FEU DE JOIE


Le peu que je sais d'Henri Duparc, je le tiens de la notice du disque. Les musicologues eux-mêmes n'en savent guère plus. On n'a jamais écrit sur lui de biographie, de monographie. Forcément, un type qui a laissé si peu d'œuvres, et encore, pas toutes bonnes.

C'était un homme tourmenté. Si son catalogue est pauvre, c'est qu'il a beaucoup douté, beaucoup détruit — laissant côte-à-côte, avec une myopie fascinante, quelques pièces qui touchent au génie et d'autres plutôt merdiques. Il s'est tu à 36 ans. À 72 ans il écrit : «Je ne suis tout à fait sûr que de deux choses : la première c'est que je suis né à Paris le 21 janvier 1848, (...) et la deuxième c'est que je ne suis pas encore défunt...»

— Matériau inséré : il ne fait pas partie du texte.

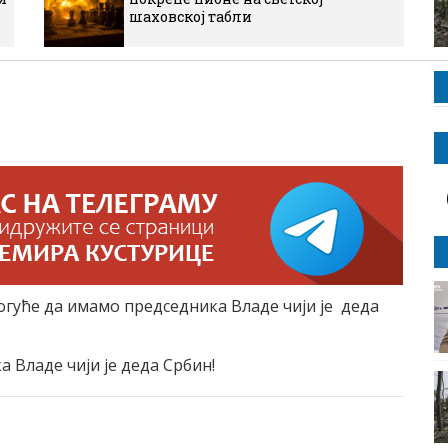
шаховској табли
могуће да имамо председника Владе чији је деда
 Владе чији је деда Србин!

On le décrit comme une caricature du bourgeois de l'époque, réactionnaire, patriotard, antisémite. Cette face peu reluisante me le rend presque plus cher : j'y vois, contre toute vraisemblance, un masque, une provocation, un désir de se salir, se détruire. Le chef-d'œuvre de sa neurasthénie. J'aimerais tant trouver, sous la répugnante carapace, un être délicat que je puisse aimer comme un frère.

Je pense à lui souvent. L'été surtout, à cause de sa mélodie «Phidylé». L'herbe est molle au sommeil sous les frais peupliers... La bien-aimée dort dans la chaleur de l'après-midi. Moment à la fois paisible et sensuel, après l'amour, avant l'amour. Lentement la musique s'élève, par paliers, comme pour ne pas rompre un charme, comme si les cimes ne pouvaient s'atteindre d'un coup, changeant deux fois de rythme, de tonalité, d'intensité — sur le premier Repose, ô Phidylé..., sur Par le trèfle et le thym, seules en plein soleil..., — vers une extase, un bonheur si plein qu'il fait presque mal, et alors, dans la joie la plus pure, je sens poindre un désespoir, comme si après tout sommet on devait basculer dans un gouffre. Je pressens ici le danger du bonheur. Le vide effrayant caché derrière. Je dois être en plein contresens, Duparc n'a sans doute pas voulu ouvrir ces abîmes — même si, dans ses autres mélodies amoureuses, comme chez son dieu Wagner, le plaisir tient la mort par la main ; même si dans «Phidylé», au paroxysme, les mots Repose, ô Phidylé (qui n'étaient pas là dans le poème) sont repris trois fois, avec une insistance inquiète, implorante soudain.

Je ne peux penser à Duparc sans que reviennent les images pâlies d'un film que «Phidylé» m'inspira voilà vingt-cinq ans, et que je ne ferai jamais. Une scène — la seule peut-être, dans un film aussi court qu'une mélodie. L'été, l'après-midi. Chaleur. Grande maison de province. Dans une chambre, un couple endormi sur un lit. Jeunes encore. Elle, épanouie, alanguie, dégrafée. Lui, en chemise, maigre, sec, barbiche noire. Il ne dort pas. Il se lève sans bruit. La femme remue sans s'éveiller, pose le bras sur la place vide. Un bureau. L'homme feuillette des partitions manuscrites. Travellings sur les portées, beauté de l'écriture. Dans la chambre, la femme s'est levée, entrouvre un volet. Le jardin. L'homme jette des partitions dans un grand feu. Les regarde brûler, suant, visage fermé.

On n'entend pas «Phidylé» dans le film. Ni aucune musique de Duparc ou d'autres. Ou alors au début, sur le générique, «La vie antérieure», lente et sereine, qui sur la fin («Le secret douloureux...») s'assombrit. Le reste en silence.

J'ai allumé moi-même un tel feu dans mon jardin, à dix-huit ans, sous un beau soleil d'été. J'y ai balancé des brouillons par paquets, des textes ébauchés qui ne menaient nulle part. C'était un deuil et un allègement — dans tout feu brûle un feu de joie. Mes parents suivaient la cérémonie depuis la maison, sans se montrer, avec un peu d'étonnement et du respect peut-être. À l'instant même où je désespérais d'être un jour écrivain, sans doute le devenais-je pour eux.